- game cover art
- Developer: Electronic Zoo
- Publisher: Rainbow Arts
- Designer: Jörn Galka
- Composers: Chris Hülsbeck, Ramiro Vaca
- Platforms: Amiga, Amstrad CPC, Atari ST, Commodore 64, ZX Spectrum
- Release: 1989
- Genre: Platform Game
- Modes: Single-player, Multiplayer

= Spherical (video game) =

1989 video game

Spherical is a 1989 video game published by Rainbow Arts. It was released for the Amiga, Amstrad CPC, Atari ST, Commodore 64 and ZX Spectrum. It is similar in terms of gameplay to Tecmo's Solomon's Key.

==Gameplay==
Spherical is a platform game in which the players have to move a glowing Starball around the obstacles filling room to get it through the exit. To do so they are able to create and destroy blocks in order to change the path of the sphere and eventually defend themselves from enemies.

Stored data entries
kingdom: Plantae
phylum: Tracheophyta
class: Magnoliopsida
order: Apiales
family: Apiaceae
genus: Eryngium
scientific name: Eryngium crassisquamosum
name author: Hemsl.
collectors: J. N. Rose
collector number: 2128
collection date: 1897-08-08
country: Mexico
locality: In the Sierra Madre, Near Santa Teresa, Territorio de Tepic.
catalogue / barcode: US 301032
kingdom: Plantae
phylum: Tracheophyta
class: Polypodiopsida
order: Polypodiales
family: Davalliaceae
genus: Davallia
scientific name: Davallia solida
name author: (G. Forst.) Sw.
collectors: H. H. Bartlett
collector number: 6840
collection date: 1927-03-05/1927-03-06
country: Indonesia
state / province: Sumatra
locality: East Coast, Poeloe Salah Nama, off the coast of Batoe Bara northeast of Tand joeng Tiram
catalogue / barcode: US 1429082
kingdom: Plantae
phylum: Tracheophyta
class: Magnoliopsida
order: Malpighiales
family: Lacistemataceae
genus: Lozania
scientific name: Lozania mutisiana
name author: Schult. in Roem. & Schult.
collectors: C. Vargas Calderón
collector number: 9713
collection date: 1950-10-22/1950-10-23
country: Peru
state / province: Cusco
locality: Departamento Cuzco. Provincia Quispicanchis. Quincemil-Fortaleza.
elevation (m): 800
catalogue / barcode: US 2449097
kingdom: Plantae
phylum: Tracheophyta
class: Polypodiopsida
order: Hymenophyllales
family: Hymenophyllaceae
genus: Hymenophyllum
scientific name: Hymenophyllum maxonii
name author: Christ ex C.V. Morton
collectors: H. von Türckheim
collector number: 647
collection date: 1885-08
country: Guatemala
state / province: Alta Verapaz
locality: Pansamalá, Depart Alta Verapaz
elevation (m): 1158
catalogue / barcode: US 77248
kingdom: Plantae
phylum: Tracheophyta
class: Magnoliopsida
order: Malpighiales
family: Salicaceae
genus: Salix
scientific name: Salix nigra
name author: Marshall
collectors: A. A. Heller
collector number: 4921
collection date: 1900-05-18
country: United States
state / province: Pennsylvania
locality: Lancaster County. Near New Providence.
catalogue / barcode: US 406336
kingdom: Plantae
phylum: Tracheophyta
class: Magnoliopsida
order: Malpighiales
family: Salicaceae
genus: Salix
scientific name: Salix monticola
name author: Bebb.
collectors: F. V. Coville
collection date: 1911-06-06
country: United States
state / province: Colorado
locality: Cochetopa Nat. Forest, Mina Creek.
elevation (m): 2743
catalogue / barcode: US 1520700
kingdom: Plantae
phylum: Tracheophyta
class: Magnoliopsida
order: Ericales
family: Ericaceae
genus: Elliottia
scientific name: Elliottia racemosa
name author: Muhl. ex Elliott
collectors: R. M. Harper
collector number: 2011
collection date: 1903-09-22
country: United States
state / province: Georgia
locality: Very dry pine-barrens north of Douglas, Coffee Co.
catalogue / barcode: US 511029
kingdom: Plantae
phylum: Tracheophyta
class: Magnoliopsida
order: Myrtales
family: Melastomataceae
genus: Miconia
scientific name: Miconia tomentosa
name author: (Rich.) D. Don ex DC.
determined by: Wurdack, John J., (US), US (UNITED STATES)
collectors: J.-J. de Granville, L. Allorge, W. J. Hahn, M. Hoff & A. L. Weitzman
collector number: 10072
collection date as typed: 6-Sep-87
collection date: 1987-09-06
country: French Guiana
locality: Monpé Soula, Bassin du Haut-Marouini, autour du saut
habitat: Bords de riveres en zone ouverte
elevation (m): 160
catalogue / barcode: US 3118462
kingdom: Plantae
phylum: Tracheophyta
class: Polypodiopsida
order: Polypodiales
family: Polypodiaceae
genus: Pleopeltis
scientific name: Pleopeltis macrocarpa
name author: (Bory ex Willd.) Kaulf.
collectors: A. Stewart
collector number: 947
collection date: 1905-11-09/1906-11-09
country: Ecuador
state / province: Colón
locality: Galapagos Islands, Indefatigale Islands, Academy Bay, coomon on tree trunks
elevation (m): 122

• Task description
In the article above on the video game Spherical, retype the passage from "Spherical is a 1989" to "themselves from enemies." word for word.

• Solution to this problem
Spherical is a 1989 video game published by Rainbow Arts. It was released for the Amiga, Amstrad CPC, Atari ST, Commodore 64 and ZX Spectrum. It is similar in terms of gameplay to Tecmo's Solomon's Key.

==Gameplay==
Spherical is a platform game in which the players have to move a glowing Starball around the obstacles filling room to get it through the exit. To do so they are able to create and destroy blocks in order to change the path of the sphere and eventually defend themselves from enemies.